Era el domingo 28 de junio del año 1914. A las diez de la mañana, un anónimo entre la multitud arrojó una bomba al interior del coche, pero la explosión no hirió a los archiduques, sino a un escolta y varios militares del sequito imperial. Sin embargo, prosiguieron su desfile hacia el banquete, con tan mala fortuna que el conductor se equivocó de calle yendo a parar a un callejón sin salida. Hasta allí les siguió el anarquista serbio Cavrilo Princip, que ante la ausencia de escoltas, mató a los archiduques.

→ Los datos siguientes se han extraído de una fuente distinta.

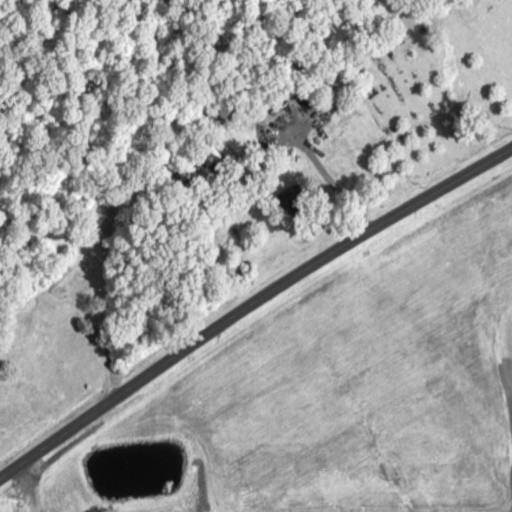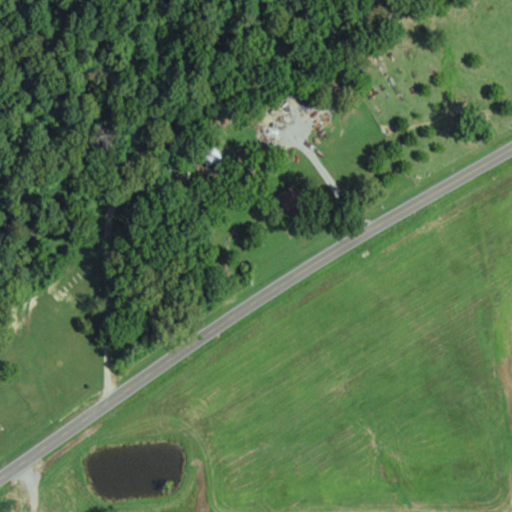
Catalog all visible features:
road: (73, 169)
road: (251, 303)
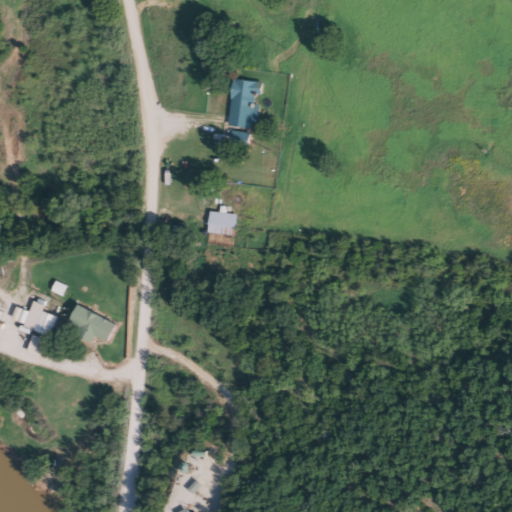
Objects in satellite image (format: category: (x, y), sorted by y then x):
building: (242, 103)
building: (237, 139)
building: (220, 223)
road: (150, 255)
building: (39, 319)
building: (89, 325)
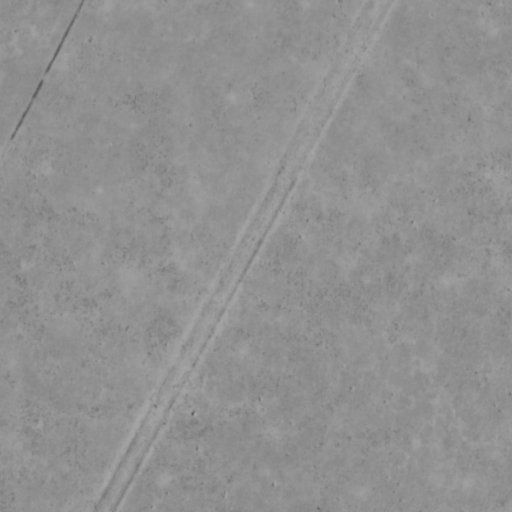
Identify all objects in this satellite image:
road: (247, 255)
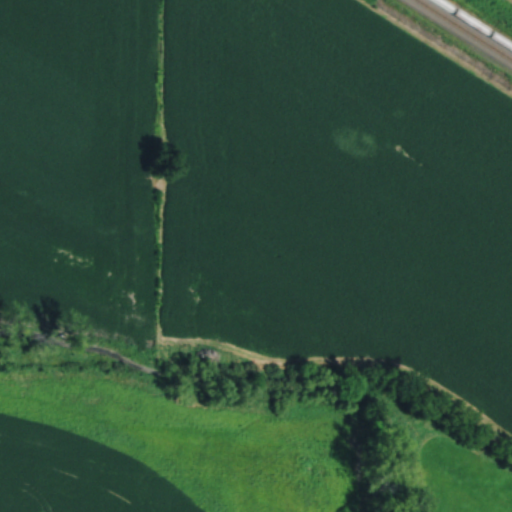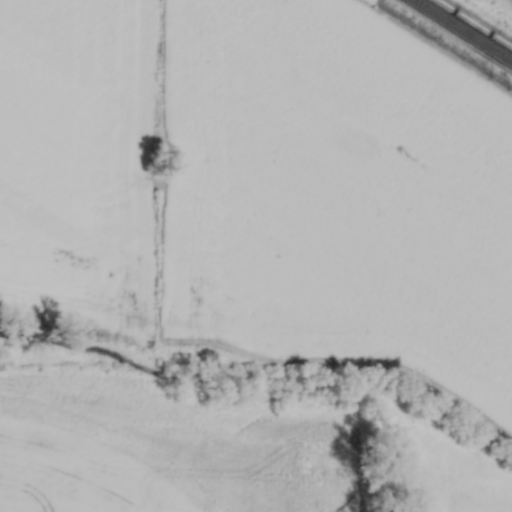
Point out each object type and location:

Al mes del atentado, el general Oskar Potiorek, encargado del palacio de Sarajevo donde se había guardado la limusina tras el atentado, consiguió comprar ese coche que le había causado una poderosa atracción desde que lo viera por primera vez. El destino de Potiorek cambió en cuanto lo adquirió. Un par de semanas después fue derrotado y herido en la batalla de Valievo, fracaso que le costó su destitución fulminante. Apartado de la guerra y desacreditado en el ejército, volvió a Viena dónde murió en 1933.

El siguiente propietarior del coche fue un oficial del Estado Mayor. Una semana después de tenerlo, mientras lo conducía tranquilamente, un campesino cruzó la carretera sin mirar y al intentar esquivarlo se estrelló contra una tapia. El conductor murió en el acto, pese a que el Gräf und Stift no sufrió daños. Tras la guerra lo compró el gobernador de Yugoslavia. En cuatro meses sufrió varios accidentes hasta que al perder un brazo en el último terminó deshaciéndose de él apresuradamente, por una fracción de su precio de mercado. Un tal doctor Skirs fue "el beneficiario" de tan increíble chollo. Pero el médico tuvo el coche durante menos de seis meses, falleciendo al volcar la limusina diabólica, que una vez más tampoco sufrió daños.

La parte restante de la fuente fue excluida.